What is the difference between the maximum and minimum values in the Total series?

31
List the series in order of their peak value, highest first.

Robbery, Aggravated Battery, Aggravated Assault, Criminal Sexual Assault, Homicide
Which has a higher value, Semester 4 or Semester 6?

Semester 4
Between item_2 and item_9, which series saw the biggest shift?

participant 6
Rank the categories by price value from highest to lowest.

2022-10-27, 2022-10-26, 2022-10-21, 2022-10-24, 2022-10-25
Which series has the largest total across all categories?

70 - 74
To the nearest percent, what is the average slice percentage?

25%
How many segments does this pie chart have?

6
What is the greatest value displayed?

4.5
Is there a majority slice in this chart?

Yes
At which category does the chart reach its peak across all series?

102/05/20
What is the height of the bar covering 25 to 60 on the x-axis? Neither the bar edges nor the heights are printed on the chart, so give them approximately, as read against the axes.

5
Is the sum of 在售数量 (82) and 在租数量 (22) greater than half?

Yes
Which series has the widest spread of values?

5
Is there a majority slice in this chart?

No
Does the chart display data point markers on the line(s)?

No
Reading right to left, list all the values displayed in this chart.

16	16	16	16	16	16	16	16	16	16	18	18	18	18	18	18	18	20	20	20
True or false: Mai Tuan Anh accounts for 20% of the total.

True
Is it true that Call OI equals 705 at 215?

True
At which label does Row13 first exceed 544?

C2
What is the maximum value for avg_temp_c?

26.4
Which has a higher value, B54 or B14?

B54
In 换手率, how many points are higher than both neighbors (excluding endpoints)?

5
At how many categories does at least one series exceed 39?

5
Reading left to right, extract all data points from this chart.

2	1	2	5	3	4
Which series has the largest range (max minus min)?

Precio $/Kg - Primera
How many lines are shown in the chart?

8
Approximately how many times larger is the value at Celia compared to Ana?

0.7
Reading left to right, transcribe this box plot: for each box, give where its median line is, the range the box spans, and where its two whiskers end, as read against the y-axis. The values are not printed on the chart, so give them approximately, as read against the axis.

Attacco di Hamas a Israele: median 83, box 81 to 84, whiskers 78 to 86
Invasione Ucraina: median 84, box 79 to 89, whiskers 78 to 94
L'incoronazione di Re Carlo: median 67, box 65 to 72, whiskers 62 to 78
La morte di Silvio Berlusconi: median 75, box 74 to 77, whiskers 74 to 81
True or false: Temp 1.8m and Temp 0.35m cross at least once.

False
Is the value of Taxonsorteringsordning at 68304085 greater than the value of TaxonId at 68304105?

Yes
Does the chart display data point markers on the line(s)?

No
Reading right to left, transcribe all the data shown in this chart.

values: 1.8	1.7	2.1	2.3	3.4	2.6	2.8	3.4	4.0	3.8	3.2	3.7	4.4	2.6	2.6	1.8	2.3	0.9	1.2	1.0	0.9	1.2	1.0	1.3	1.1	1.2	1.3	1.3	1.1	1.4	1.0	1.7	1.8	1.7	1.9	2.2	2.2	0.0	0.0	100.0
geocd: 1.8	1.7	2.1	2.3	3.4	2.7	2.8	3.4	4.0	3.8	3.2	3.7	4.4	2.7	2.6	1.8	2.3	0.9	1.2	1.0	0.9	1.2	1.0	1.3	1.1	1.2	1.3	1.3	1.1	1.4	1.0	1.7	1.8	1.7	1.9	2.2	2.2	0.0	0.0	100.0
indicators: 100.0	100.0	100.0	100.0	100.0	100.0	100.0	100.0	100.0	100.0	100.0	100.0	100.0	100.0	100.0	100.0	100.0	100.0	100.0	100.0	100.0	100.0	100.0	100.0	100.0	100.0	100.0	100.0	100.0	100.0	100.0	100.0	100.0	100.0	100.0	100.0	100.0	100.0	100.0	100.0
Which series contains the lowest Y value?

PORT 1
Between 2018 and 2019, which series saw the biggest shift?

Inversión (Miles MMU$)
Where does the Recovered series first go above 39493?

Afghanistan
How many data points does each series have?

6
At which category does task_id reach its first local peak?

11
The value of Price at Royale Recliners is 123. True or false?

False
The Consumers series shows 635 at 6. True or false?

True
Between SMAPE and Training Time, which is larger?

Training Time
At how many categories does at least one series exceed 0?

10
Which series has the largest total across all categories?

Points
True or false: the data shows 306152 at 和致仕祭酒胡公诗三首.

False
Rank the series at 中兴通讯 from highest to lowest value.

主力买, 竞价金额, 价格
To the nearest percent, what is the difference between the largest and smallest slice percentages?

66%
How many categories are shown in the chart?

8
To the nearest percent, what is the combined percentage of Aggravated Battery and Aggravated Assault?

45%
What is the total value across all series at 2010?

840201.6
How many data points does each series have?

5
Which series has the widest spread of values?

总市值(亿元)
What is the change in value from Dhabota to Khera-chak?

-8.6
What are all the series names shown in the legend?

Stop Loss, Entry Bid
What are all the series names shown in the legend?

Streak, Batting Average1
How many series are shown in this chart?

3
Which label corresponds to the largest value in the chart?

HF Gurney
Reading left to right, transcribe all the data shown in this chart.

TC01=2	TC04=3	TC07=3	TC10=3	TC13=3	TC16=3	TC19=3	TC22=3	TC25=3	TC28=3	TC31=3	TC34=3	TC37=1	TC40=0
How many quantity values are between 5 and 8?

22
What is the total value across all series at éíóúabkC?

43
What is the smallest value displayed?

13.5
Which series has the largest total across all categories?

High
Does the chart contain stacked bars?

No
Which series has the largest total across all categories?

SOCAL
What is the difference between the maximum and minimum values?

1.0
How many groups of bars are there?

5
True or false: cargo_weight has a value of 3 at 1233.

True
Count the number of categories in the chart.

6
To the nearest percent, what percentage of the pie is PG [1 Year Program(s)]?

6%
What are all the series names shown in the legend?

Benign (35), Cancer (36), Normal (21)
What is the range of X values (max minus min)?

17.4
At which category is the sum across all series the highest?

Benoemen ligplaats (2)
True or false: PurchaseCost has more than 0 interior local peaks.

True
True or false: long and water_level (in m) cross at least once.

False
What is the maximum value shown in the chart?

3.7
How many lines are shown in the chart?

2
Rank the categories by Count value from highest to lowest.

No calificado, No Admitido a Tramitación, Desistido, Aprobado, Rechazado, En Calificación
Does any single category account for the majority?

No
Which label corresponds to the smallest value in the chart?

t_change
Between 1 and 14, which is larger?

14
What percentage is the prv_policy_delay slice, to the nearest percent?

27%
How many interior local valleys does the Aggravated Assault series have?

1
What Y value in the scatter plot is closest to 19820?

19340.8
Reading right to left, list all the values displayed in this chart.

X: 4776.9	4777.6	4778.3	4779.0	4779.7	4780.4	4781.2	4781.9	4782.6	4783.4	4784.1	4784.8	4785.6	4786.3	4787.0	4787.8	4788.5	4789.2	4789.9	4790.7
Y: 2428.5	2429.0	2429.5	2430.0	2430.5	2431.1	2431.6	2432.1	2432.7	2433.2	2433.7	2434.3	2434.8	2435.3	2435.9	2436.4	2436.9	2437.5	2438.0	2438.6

> [EXERCISE INSTRUCTIONS]:
Copy out every line of the material above that contains the word "them".

> [EXPECTED ANSWER]:
What is the height of the bar covering 25 to 60 on the x-axis? Neither the bar edges nor the heights are printed on the chart, so give them approximately, as read against the axes.
Reading left to right, transcribe this box plot: for each box, give where its median line is, the range the box spans, and where its two whiskers end, as read against the y-axis. The values are not printed on the chart, so give them approximately, as read against the axis.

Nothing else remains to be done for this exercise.